ANA SAYFA



KİTAPLARIM


    ÖĞRETMENLERİN HEPSİNE


     ÖĞRETMENLERİN HEPSİNE

    06/02/2018

    Sevdiğiniz ve şikayet ettiğiniz Cumhurbaşkanları, Başbakanlar, Bakanlar, Komutanlar, müdürler, hakimler, savcılar, evliyalar, eşkıyalar, pazarcılar, dervişler, berduşlar, mafyalar, teröristler, vakıfçılar, dernekçiler…özetle her insanın hamurunun yoğurulmasında sizin de katkınız var.

    Onların her doğru işinden size de bir pay olduğu gibi, onların her yanlışından size de bir pay olduğunu hatırdan çıkarmadan eğitim ve öğretime dikkat ediniz.

    Akan ırmağı seyreder gibi, kır çiçeği koklar gibi, serçe kuşunu okşar gibi bakınız, koklayınız, seviniz çocukları.

    Sizi görünce yüreklerine hiçbir korku gölgesi dahi düşmesin.

    Onlara doğruları anlatınız. Doğrular da sizin doğrularınız olmasın. Bizim doğrularımız, bizin aklımız, gücümüz, tecrübemizle sınırlıdır.

    Körpe beyinleri bizim sınırlı doğrularımızın içine hapsetmeyelim.

    Onların sınırsız ufuklarını kapatmamaya dikkat edelim.

    Şu anda bütün canlıların havasını veren, hayatını devam ettiren Allah celle celalühün doğrularını anlatalım.

    Din dersi öğretmenleri, imanın altı esası dersine ağırlık vermeli.

    “İbrahim aleyhisselamın anasının adı neydi” diye ödev veren öğretmenler gördük.

    Eğitim programında olmayan, dünya veya ahirette de faydası bulunmayan, doğrusunu da kimsenin bilmediği ve de bilemeyeceği şeylerle öğrencileri israf etmenin anlamı yok.

    “İbrahim aleyhisselam ne yaptı da ateşe atıldı ve sonuç nasıl oldu”  diye bir ödev verseydi, öğrenciye de , ailesine de, sorduğu hocalara da bir çok faydası olur ve öğrenci, zalimlere boyun eğmemeyi öğrenmiş olurdu.

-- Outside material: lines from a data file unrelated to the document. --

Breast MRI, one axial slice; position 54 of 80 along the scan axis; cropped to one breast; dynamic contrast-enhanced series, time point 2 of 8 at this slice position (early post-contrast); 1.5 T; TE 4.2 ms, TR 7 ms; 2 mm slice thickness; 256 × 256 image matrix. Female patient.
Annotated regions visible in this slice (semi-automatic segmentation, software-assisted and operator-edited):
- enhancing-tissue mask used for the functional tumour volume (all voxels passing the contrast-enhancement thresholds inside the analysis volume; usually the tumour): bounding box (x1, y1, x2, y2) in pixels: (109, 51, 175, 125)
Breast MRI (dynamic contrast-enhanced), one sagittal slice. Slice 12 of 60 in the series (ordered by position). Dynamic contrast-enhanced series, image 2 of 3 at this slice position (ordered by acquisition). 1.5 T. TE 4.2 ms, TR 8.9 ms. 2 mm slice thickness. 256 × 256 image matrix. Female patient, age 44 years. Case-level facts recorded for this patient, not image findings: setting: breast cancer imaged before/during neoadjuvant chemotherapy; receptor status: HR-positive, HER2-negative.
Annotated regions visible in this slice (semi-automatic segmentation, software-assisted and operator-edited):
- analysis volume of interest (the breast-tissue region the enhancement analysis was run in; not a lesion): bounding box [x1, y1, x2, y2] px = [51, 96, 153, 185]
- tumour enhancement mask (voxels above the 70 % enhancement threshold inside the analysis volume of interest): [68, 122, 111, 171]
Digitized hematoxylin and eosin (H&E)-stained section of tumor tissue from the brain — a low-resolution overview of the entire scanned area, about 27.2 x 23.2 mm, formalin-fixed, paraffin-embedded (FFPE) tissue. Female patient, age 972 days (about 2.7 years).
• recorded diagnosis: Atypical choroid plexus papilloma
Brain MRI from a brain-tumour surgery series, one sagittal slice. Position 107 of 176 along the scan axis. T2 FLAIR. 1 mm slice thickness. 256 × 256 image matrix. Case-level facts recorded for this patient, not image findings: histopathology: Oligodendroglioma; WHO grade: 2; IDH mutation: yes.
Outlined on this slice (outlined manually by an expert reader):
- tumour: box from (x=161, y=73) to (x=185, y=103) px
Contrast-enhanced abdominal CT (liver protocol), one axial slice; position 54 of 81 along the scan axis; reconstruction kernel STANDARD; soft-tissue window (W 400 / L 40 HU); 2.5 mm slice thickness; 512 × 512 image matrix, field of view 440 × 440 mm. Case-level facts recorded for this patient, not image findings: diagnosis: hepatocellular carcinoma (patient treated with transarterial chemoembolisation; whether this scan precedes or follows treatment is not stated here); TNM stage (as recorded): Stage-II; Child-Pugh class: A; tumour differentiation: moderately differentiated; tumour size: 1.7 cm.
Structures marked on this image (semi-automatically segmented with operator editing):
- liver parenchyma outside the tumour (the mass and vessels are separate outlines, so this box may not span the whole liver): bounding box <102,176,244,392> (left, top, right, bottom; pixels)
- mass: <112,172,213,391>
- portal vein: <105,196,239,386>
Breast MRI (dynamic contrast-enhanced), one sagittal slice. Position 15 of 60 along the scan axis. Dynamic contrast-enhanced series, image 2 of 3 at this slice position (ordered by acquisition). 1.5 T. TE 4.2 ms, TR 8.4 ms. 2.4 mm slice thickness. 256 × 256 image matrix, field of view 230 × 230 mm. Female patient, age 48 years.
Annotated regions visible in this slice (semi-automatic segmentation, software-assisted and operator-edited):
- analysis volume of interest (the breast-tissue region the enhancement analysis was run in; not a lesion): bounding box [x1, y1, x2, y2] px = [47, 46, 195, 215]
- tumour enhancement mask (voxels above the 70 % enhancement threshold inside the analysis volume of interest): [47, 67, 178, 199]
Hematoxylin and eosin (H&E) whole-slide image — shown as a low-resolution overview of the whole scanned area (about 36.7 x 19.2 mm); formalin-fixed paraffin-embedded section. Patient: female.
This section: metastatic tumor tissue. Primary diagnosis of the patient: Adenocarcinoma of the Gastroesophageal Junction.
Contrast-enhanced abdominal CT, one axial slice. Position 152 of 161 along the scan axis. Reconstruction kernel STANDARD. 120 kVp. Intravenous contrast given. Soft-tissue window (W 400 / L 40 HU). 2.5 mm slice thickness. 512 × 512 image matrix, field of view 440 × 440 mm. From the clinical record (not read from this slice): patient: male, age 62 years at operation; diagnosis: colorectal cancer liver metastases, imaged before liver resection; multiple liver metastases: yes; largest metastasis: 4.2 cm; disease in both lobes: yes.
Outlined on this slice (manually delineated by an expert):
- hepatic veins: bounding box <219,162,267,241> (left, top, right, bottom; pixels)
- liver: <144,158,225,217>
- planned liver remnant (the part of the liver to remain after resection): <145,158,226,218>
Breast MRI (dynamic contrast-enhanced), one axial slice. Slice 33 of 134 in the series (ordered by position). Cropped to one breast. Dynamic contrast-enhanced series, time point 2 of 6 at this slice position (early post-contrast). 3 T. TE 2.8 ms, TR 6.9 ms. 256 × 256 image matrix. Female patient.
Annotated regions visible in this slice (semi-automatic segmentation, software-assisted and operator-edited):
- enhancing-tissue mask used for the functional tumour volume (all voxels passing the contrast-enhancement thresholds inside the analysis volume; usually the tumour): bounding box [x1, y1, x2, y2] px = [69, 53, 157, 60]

    Allah’ın varlığını inkar üzerine söylenmiş sözlerin hiç birini söylemeden o fikre karşı olan akli ve nakli delilleri öylesine çok anlatmalı ki, o bilgi onda kanı gibi, canı gibi, kemiğinde iliği gibi olsun.

    Bilginin insana faydalı olması gerekir. Faydalı olması için yaşanması lazım. Yaşantıya doğru dönüştürülmesi için doğru ve güzel örnek gerekir.

    İşte peygamberler, indirilen kitapların nasıl yaşanacağının en güzel örnekleri olduğu ve peygambersiz din olamayacağı öğretilmeli.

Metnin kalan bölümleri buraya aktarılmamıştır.